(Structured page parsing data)
=== Begin Enclosure ===

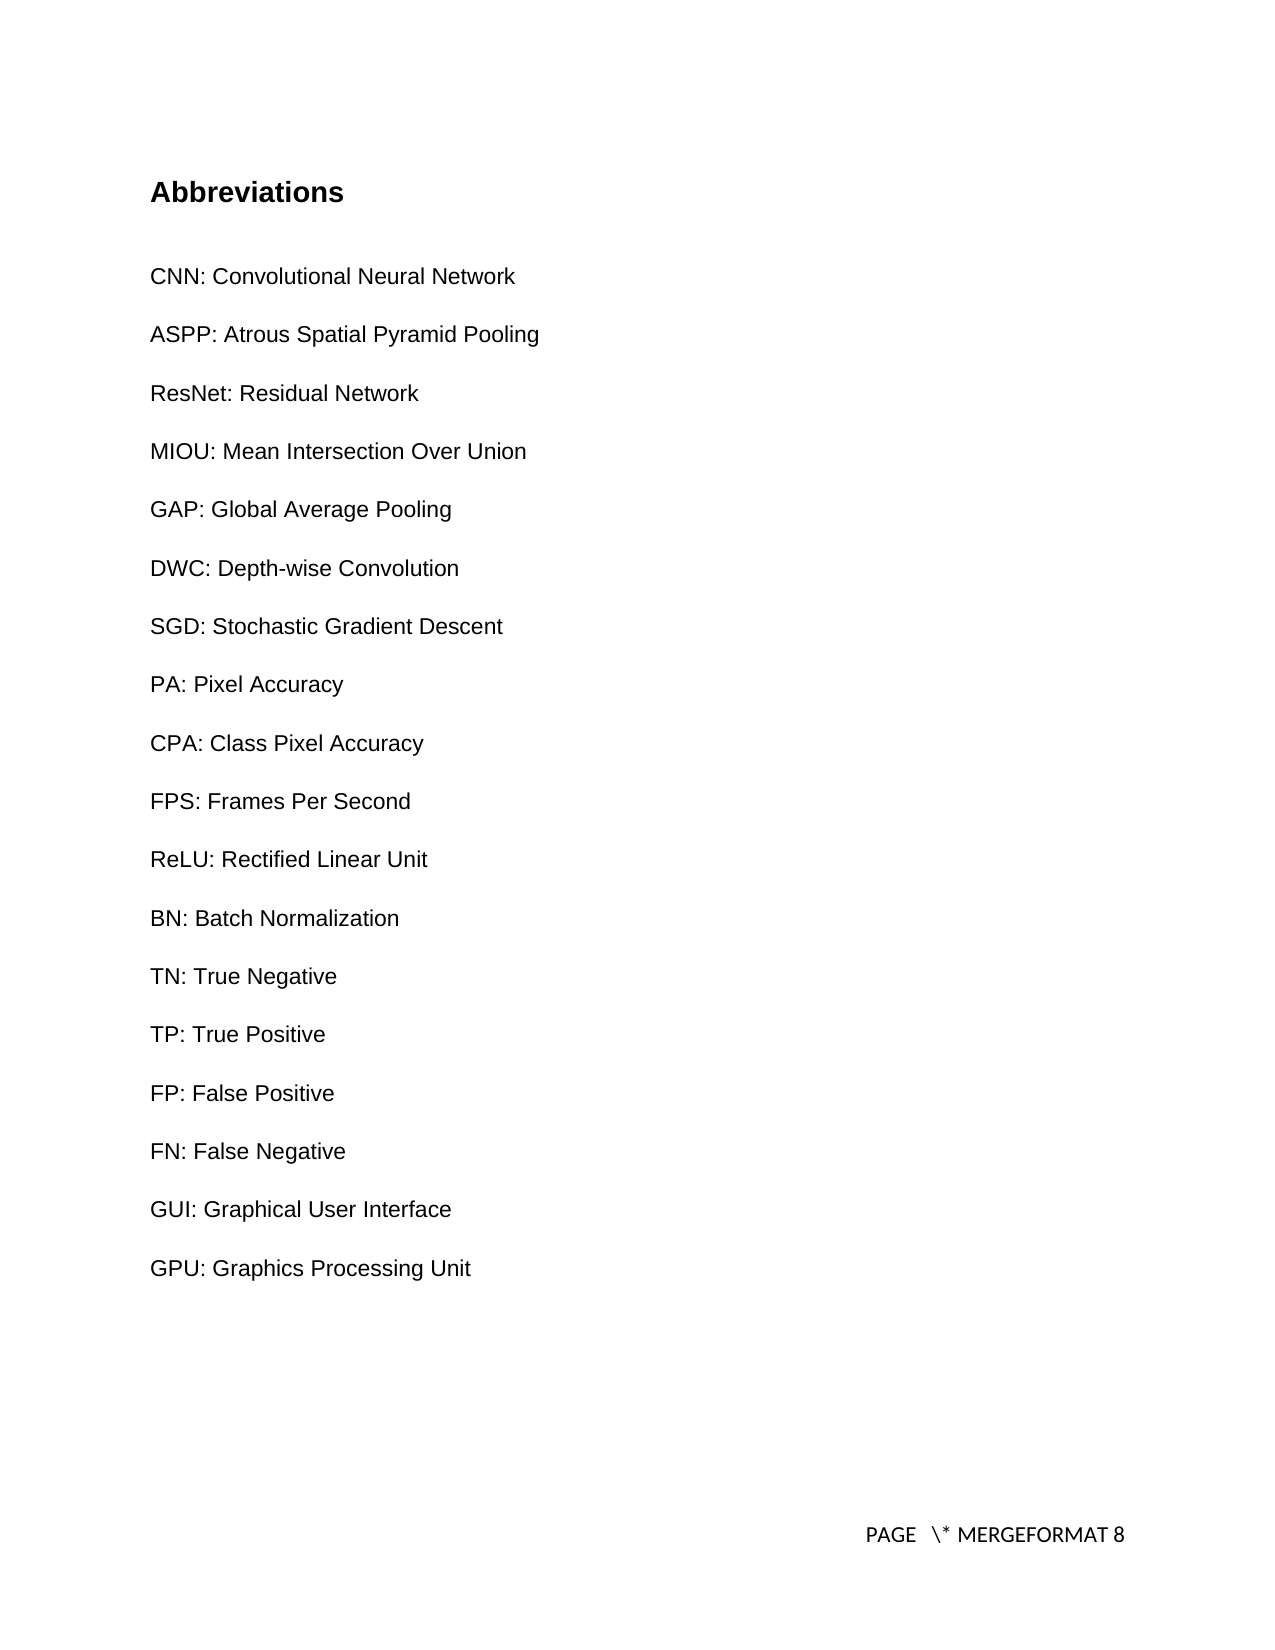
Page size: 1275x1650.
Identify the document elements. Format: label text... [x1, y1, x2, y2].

text CPA: Class Pixel Accuracy [150, 729, 1125, 756]
text ResNet: Residual Network [150, 379, 1125, 406]
text GAP: Global Average Pooling [150, 496, 1125, 523]
subtitle Abbreviations [150, 175, 1125, 208]
text PA: Pixel Accuracy [150, 671, 1125, 698]
text ASPP: Atrous Spatial Pyramid Pooling [150, 321, 1125, 348]
text FP: False Positive [150, 1079, 1125, 1106]
text DWC: Depth-wise Convolution [150, 554, 1125, 581]
text ReLU: Rectified Linear Unit [150, 846, 1125, 873]
text TP: True Positive [150, 1021, 1125, 1048]
text FN: False Negative [150, 1138, 1125, 1164]
text FPS: Frames Per Second [150, 788, 1125, 814]
text SGD: Stochastic Gradient Descent [150, 613, 1125, 639]
text BN: Batch Normalization [150, 904, 1125, 931]
text CNN: Convolutional Neural Network [150, 263, 1125, 289]
text MIOU: Mean Intersection Over Union [150, 438, 1125, 464]
text GUI: Graphical User Interface [150, 1196, 1125, 1223]
text TN: True Negative [150, 963, 1125, 989]
text GPU: Graphics Processing Unit [150, 1254, 1125, 1281]
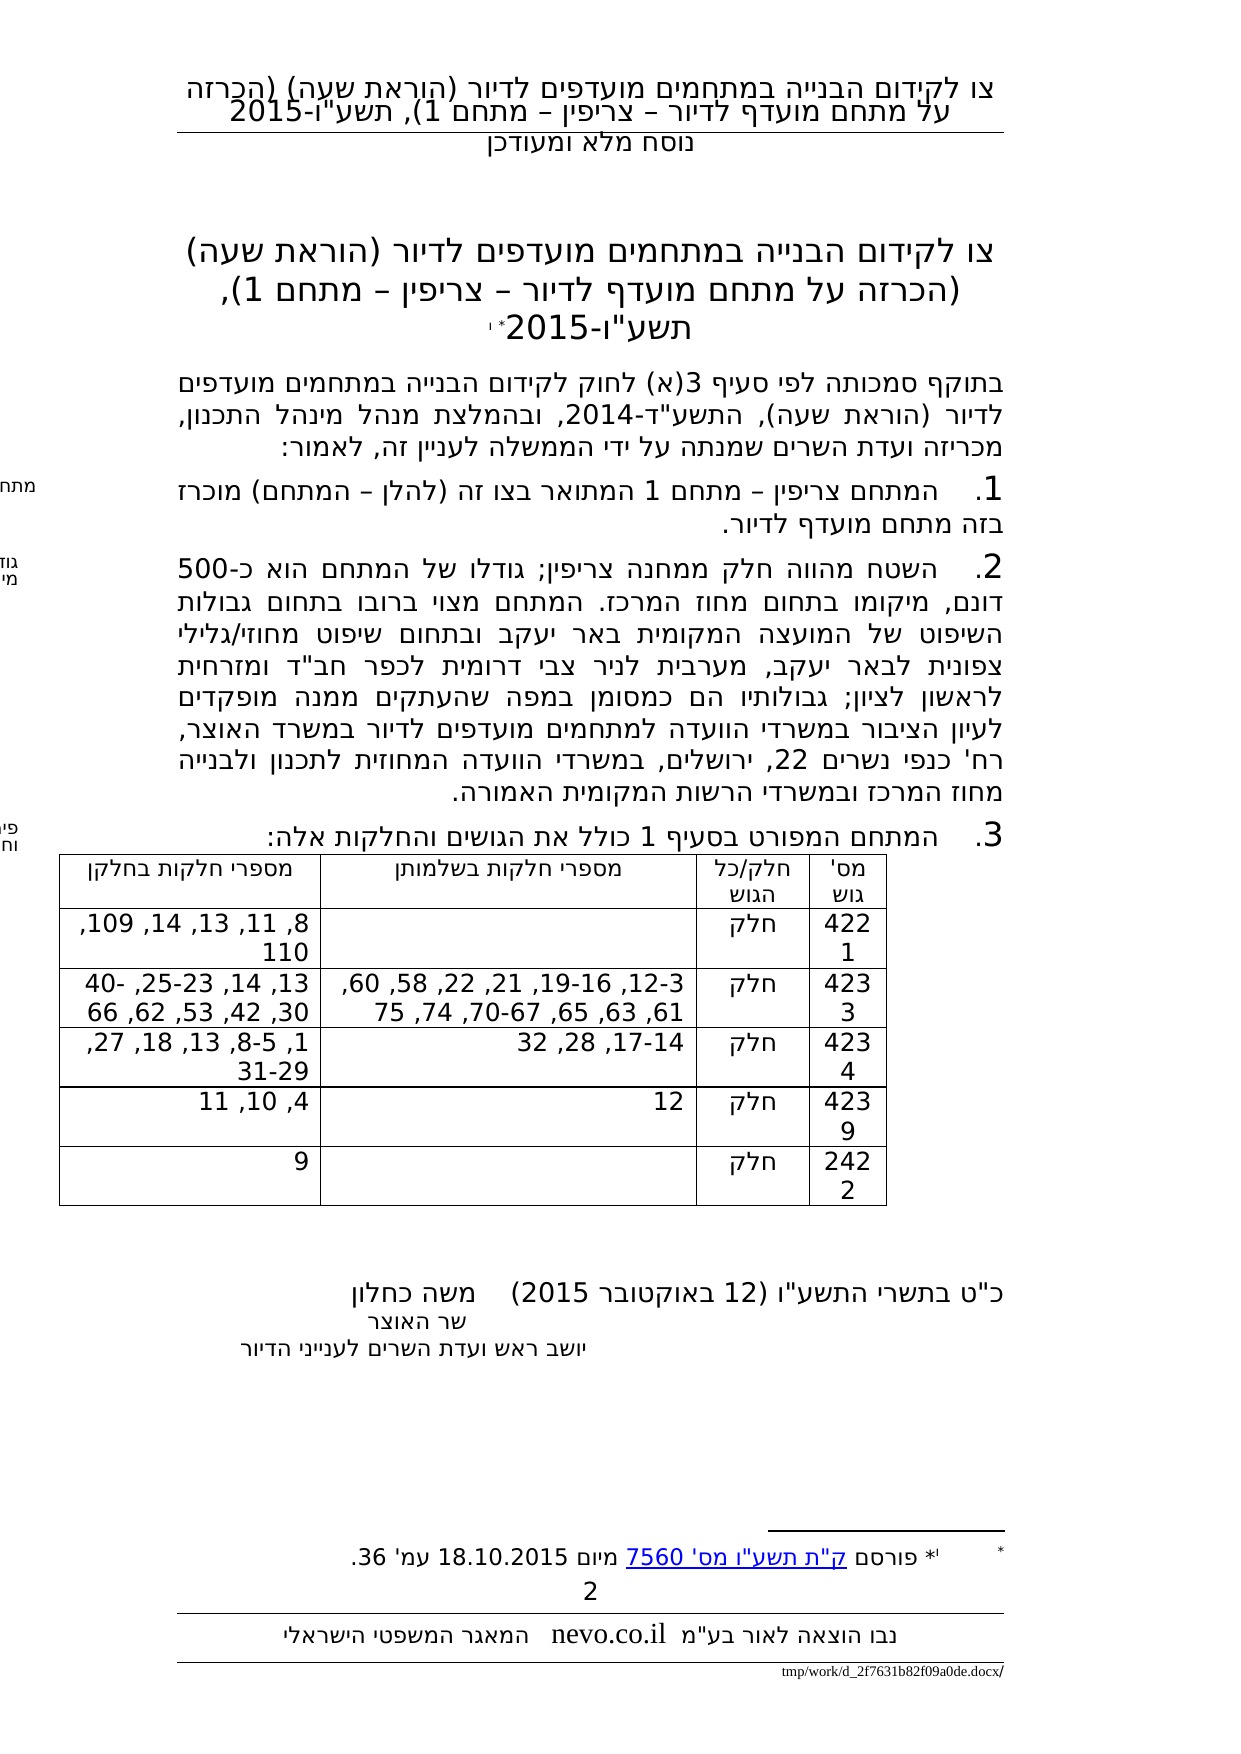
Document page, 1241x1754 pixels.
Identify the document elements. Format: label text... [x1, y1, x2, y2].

table_header חלק/כל הגוש [697, 855, 809, 908]
table_cell 4221 [810, 909, 886, 968]
table_cell 4234 [810, 1028, 886, 1086]
table_cell 4233 [810, 969, 886, 1027]
table_cell [321, 1147, 696, 1205]
text 3. המתחם המפורט בסעיף 1 כולל את הגושים והחלקות אלה: [177, 815, 1004, 854]
text יושב ראש ועדת השרים לענייני הדיור [177, 1335, 1004, 1362]
table_cell [321, 909, 696, 968]
table_cell 8, 11, 13, 14, 109, 110 [60, 909, 320, 968]
text 1. המתחם צריפין – מתחם 1 המתואר בצו זה (להלן – המתחם) מוכרז בזה מתחם מועדף לדיור. [177, 470, 1004, 540]
table_cell 9 [60, 1147, 320, 1205]
text 2. השטח מהווה חלק ממחנה צריפין; גודלו של המתחם הוא כ-500 דונם, מיקומו בתחום מחוז המרכז. המתחם מצוי ברובו בתחום גבולות השיפוט של המועצה המקומית באר יעקב ובתחום שיפוט מחוזי/גלילי צפונית לבאר יעקב, מערבית לניר צבי דרומית לכפר חב"ד ומזרחית לראשון לציון; גבולותיו הם כמסומן במפה שהעתקים ממנה מופקדים לעיון הציבור במשרדי הוועדה למתחמים מועדפים לדיור במשרד האוצר, רח' כנפי נשרים 22, ירושלים, במשרדי הוועדה המחוזית לתכנון ולבנייה מחוז המרכז ובמשרדי הרשות המקומית האמורה. [177, 548, 1004, 808]
table_cell 12 [321, 1088, 696, 1146]
table_header מספרי חלקות בשלמותן [321, 855, 696, 908]
text שר האוצר [177, 1308, 1004, 1335]
table_cell חלק [697, 1088, 809, 1146]
table_header מס' גוש [810, 855, 886, 908]
table_cell חלק [697, 1028, 809, 1086]
table_cell 17-14, 28, 32 [321, 1028, 696, 1086]
table_header מספרי חלקות בחלקן [60, 855, 320, 908]
table_cell 1, 8-5, 13, 18, 27, 31-29 [60, 1028, 320, 1086]
text כ"ט בתשרי התשע"ו (12 באוקטובר 2015) משה כחלון [177, 1277, 1004, 1308]
table_cell 2422 [810, 1147, 886, 1205]
table_cell 13, 14, 25-23, 40-30, 42, 53, 62, 66 [60, 969, 320, 1027]
table_cell חלק [697, 1147, 809, 1205]
table_cell 4239 [810, 1088, 886, 1146]
table_cell 4, 10, 11 [60, 1088, 320, 1146]
text צו לקידום הבנייה במתחמים מועדפים לדיור (הוראת שעה) (הכרזה על מתחם מועדף לדיור – צריפין – מתחם 1), תשע"ו-2015* [177, 231, 1004, 348]
table_cell 12-3, 19-16, 21, 22, 58, 60, 61, 63, 65, 70-67, 74, 75 [321, 969, 696, 1027]
table_cell חלק [697, 969, 809, 1027]
table_cell חלק [697, 909, 809, 968]
text בתוקף סמכותה לפי סעיף 3(א) לחוק לקידום הבנייה במתחמים מועדפים לדיור (הוראת שעה), התשע"ד-2014, ובהמלצת מנהל מינהל התכנון, מכריזה ועדת השרים שמונתה על ידי הממשלה לעניין זה, לאמור: [177, 368, 1004, 462]
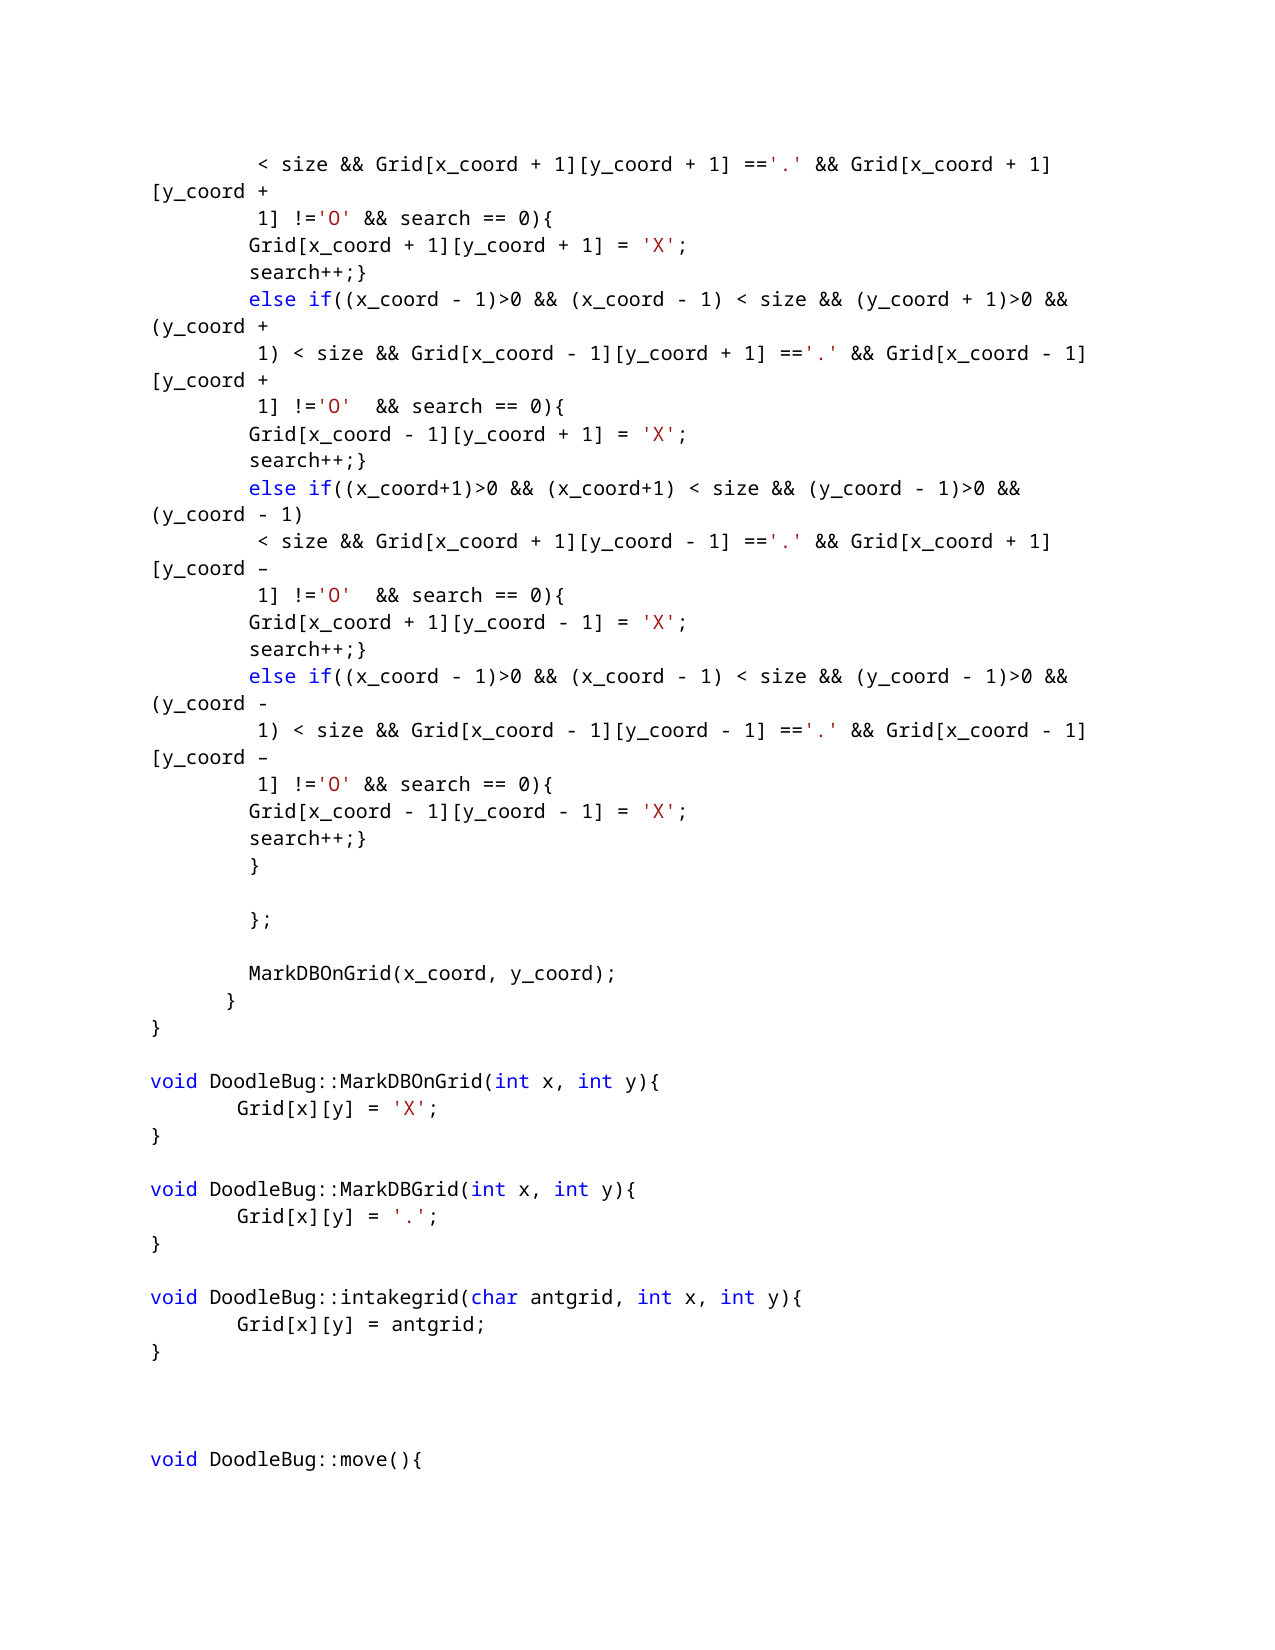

=== End Enclosure ===

WHAT THE EXERCISE ASKS:
Write out the entries again, exactly as given, skipping any images.

RESPONSE TO THIS EXERCISE:
Page size: 1275x1650.
Identify the document elements. Format: label text... [x1, y1, x2, y2].

text CPA: Class Pixel Accuracy [150, 729, 1125, 756]
text ResNet: Residual Network [150, 379, 1125, 406]
text GAP: Global Average Pooling [150, 496, 1125, 523]
subtitle Abbreviations [150, 175, 1125, 208]
text PA: Pixel Accuracy [150, 671, 1125, 698]
text ASPP: Atrous Spatial Pyramid Pooling [150, 321, 1125, 348]
text FP: False Positive [150, 1079, 1125, 1106]
text DWC: Depth-wise Convolution [150, 554, 1125, 581]
text ReLU: Rectified Linear Unit [150, 846, 1125, 873]
text TP: True Positive [150, 1021, 1125, 1048]
text FN: False Negative [150, 1138, 1125, 1164]
text FPS: Frames Per Second [150, 788, 1125, 814]
text SGD: Stochastic Gradient Descent [150, 613, 1125, 639]
text BN: Batch Normalization [150, 904, 1125, 931]
text CNN: Convolutional Neural Network [150, 263, 1125, 289]
text MIOU: Mean Intersection Over Union [150, 438, 1125, 464]
text GUI: Graphical User Interface [150, 1196, 1125, 1223]
text TN: True Negative [150, 963, 1125, 989]
text GPU: Graphics Processing Unit [150, 1254, 1125, 1281]
Document page, 1241x1754 pixels.
Identify the document elements. Format: label text... [x1, y1, x2, y2].

table_header חלק/כל הגוש [697, 855, 809, 908]
table_cell 4221 [810, 909, 886, 968]
table_cell 4234 [810, 1028, 886, 1086]
table_cell 4233 [810, 969, 886, 1027]
table_cell [321, 1147, 696, 1205]
text 3. המתחם המפורט בסעיף 1 כולל את הגושים והחלקות אלה: [177, 815, 1004, 854]
text יושב ראש ועדת השרים לענייני הדיור [177, 1335, 1004, 1362]
table_cell [321, 909, 696, 968]
table_cell 8, 11, 13, 14, 109, 110 [60, 909, 320, 968]
text 1. המתחם צריפין – מתחם 1 המתואר בצו זה (להלן – המתחם) מוכרז בזה מתחם מועדף לדיור. [177, 470, 1004, 540]
table_cell 9 [60, 1147, 320, 1205]
text 2. השטח מהווה חלק ממחנה צריפין; גודלו של המתחם הוא כ-500 דונם, מיקומו בתחום מחוז המרכז. המתחם מצוי ברובו בתחום גבולות השיפוט של המועצה המקומית באר יעקב ובתחום שיפוט מחוזי/גלילי צפונית לבאר יעקב, מערבית לניר צבי דרומית לכפר חב"ד ומזרחית לראשון לציון; גבולותיו הם כמסומן במפה שהעתקים ממנה מופקדים לעיון הציבור במשרדי הוועדה למתחמים מועדפים לדיור במשרד האוצר, רח' כנפי נשרים 22, ירושלים, במשרדי הוועדה המחוזית לתכנון ולבנייה מחוז המרכז ובמשרדי הרשות המקומית האמורה. [177, 548, 1004, 808]
table_cell 12 [321, 1088, 696, 1146]
table_header מספרי חלקות בשלמותן [321, 855, 696, 908]
text שר האוצר [177, 1308, 1004, 1335]
table_cell חלק [697, 1088, 809, 1146]
table_header מס' גוש [810, 855, 886, 908]
table_cell חלק [697, 1028, 809, 1086]
table_cell 17-14, 28, 32 [321, 1028, 696, 1086]
table_header מספרי חלקות בחלקן [60, 855, 320, 908]
table_cell 1, 8-5, 13, 18, 27, 31-29 [60, 1028, 320, 1086]
text כ"ט בתשרי התשע"ו (12 באוקטובר 2015) משה כחלון [177, 1277, 1004, 1308]
table_cell 2422 [810, 1147, 886, 1205]
table_cell 13, 14, 25-23, 40-30, 42, 53, 62, 66 [60, 969, 320, 1027]
table_cell חלק [697, 1147, 809, 1205]
table_cell 4239 [810, 1088, 886, 1146]
table_cell 4, 10, 11 [60, 1088, 320, 1146]
text צו לקידום הבנייה במתחמים מועדפים לדיור (הוראת שעה) (הכרזה על מתחם מועדף לדיור – צריפין – מתחם 1), תשע"ו-2015* [177, 231, 1004, 348]
table_cell 12-3, 19-16, 21, 22, 58, 60, 61, 63, 65, 70-67, 74, 75 [321, 969, 696, 1027]
table_cell חלק [697, 969, 809, 1027]
table_cell חלק [697, 909, 809, 968]
text בתוקף סמכותה לפי סעיף 3(א) לחוק לקידום הבנייה במתחמים מועדפים לדיור (הוראת שעה), התשע"ד-2014, ובהמלצת מנהל מינהל התכנון, מכריזה ועדת השרים שמונתה על ידי הממשלה לעניין זה, לאמור: [177, 368, 1004, 462]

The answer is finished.